BEGIN

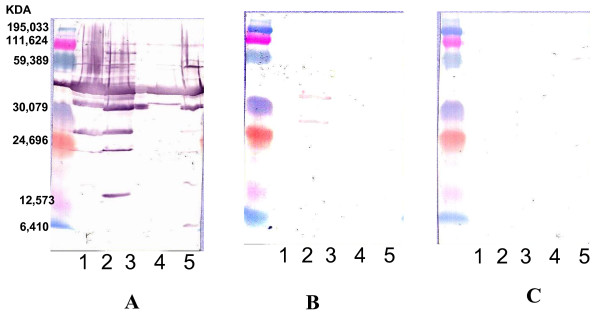
Western blotting using Bartonella antigen of a patient with IE. Western blotting was performed with the first serum sample from May 2005 at a 1:200 dilution. Molecular masses (in kilodaltons) are given on the left. A through C: Serum was analyzed by using B. quintana (lane 1), B. henselae (lane 2), B. elizabethae (lane 3), B. vinsonii subsp. Berkhoffii (lane 4) and B. alsatica (lane 5) antigens. (A) Untreated serum. (B) B. quintana-adsorbed serum. Antibodies to the B. henselae remained. (C) B. henselae-adsorbed serum. All antibodies were removed.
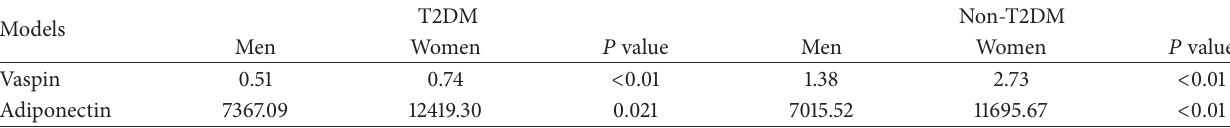
Table 8: Comparisons of serum vaspin and adiponectin levels divided by gender and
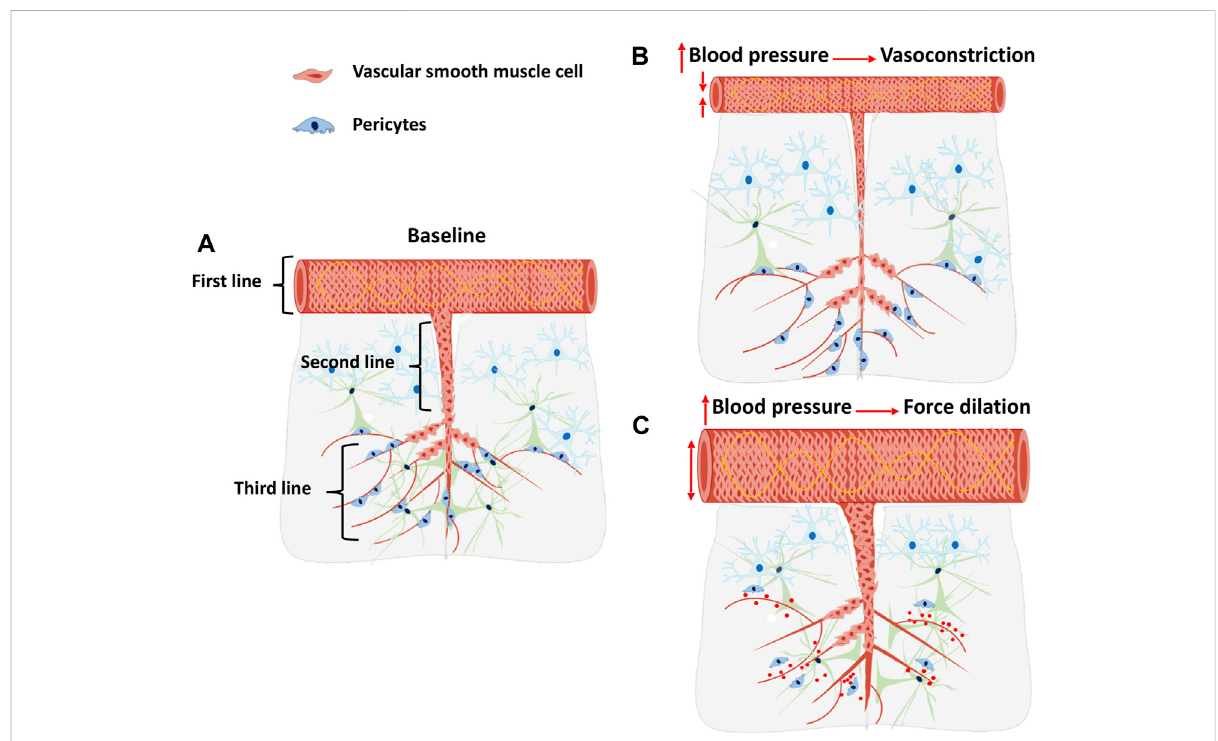
FIGURE 2 CBF Autoregulation: A three lines of defense?, A cartoon illustrates the three lines of defense of CBF autoregulation and the consequences of impaired CBF autoregulation. (A) Cerebral pial arteries and arterioles at a basal level under baseline blood pressure. (B) Cerebral pial arteries and arterioles constrict in response to elevated blood pressure. (C) Cerebral pial arteries and arterioles force dilated in response to elevated blood pressure due to an impaired myogenic response. The impaired CBF autoregulation may contribute to pericytes detachment, capillaries damage, microvessels rarefaction, and blood-brain barrier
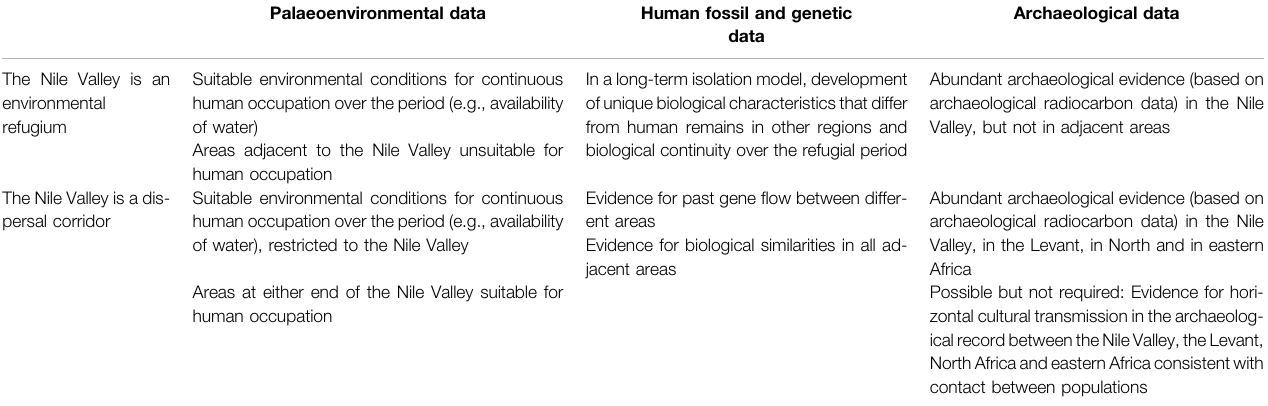
TABLE 1 | General expectations under a refugium or dispersal corridor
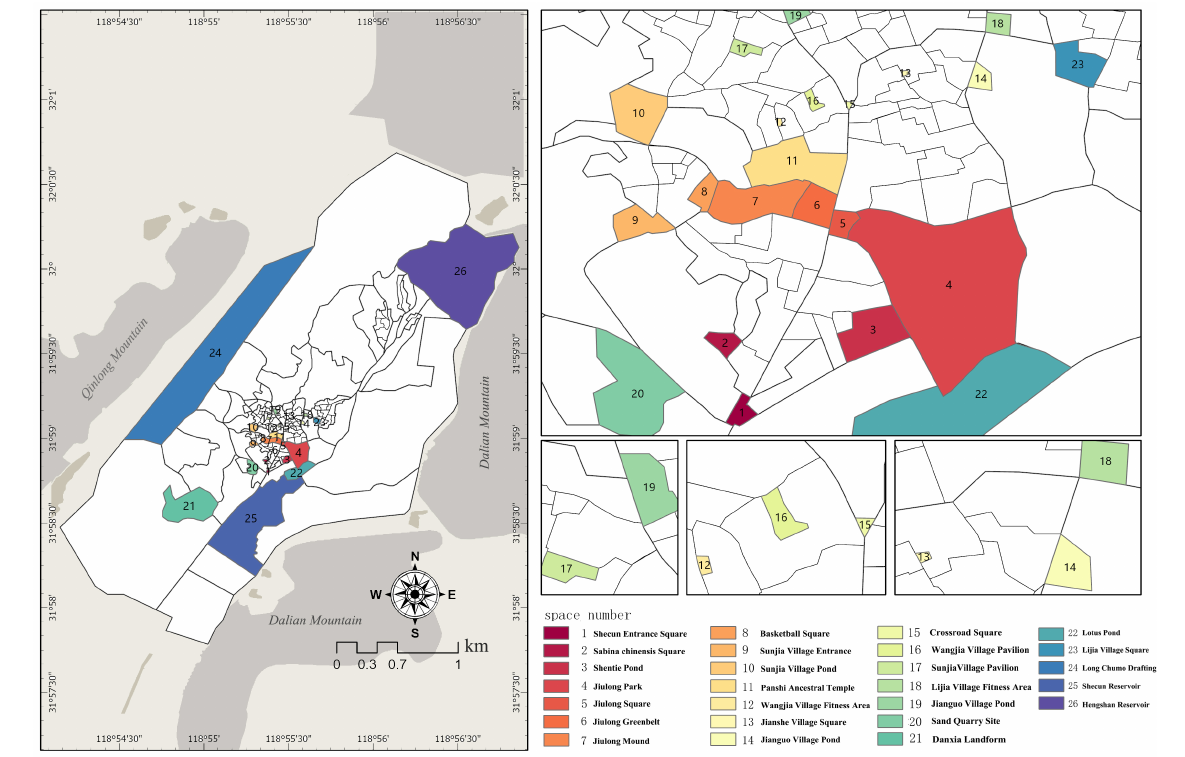
Figure 2. The layout of the Shecun Community and Public Space. Figure 2. . Table 1. Environmental Factors and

END

** WHAT THIS TASK INVOLVES **
Skip the images and write out the rest of the listing exactly.

** ANSWER SPACE **
Western blotting using Bartonella antigen of a patient with IE. Western blotting was performed with the first serum sample from May 2005 at a 1:200 dilution. Molecular masses (in kilodaltons) are given on the left. A through C: Serum was analyzed by using B. quintana (lane 1), B. henselae (lane 2), B. elizabethae (lane 3), B. vinsonii subsp. Berkhoffii (lane 4) and B. alsatica (lane 5) antigens. (A) Untreated serum. (B) B. quintana-adsorbed serum. Antibodies to the B. henselae remained. (C) B. henselae-adsorbed serum. All antibodies were removed.
Table 8: Comparisons of serum vaspin and adiponectin levels divided by gender and
FIGURE 2 CBF Autoregulation: A three lines of defense?, A cartoon illustrates the three lines of defense of CBF autoregulation and the consequences of impaired CBF autoregulation. (A) Cerebral pial arteries and arterioles at a basal level under baseline blood pressure. (B) Cerebral pial arteries and arterioles constrict in response to elevated blood pressure. (C) Cerebral pial arteries and arterioles force dilated in response to elevated blood pressure due to an impaired myogenic response. The impaired CBF autoregulation may contribute to pericytes detachment, capillaries damage, microvessels rarefaction, and blood-brain barrier
TABLE 1 | General expectations under a refugium or dispersal corridor
Figure 2. The layout of the Shecun Community and Public Space. Figure 2. . Table 1. Environmental Factors and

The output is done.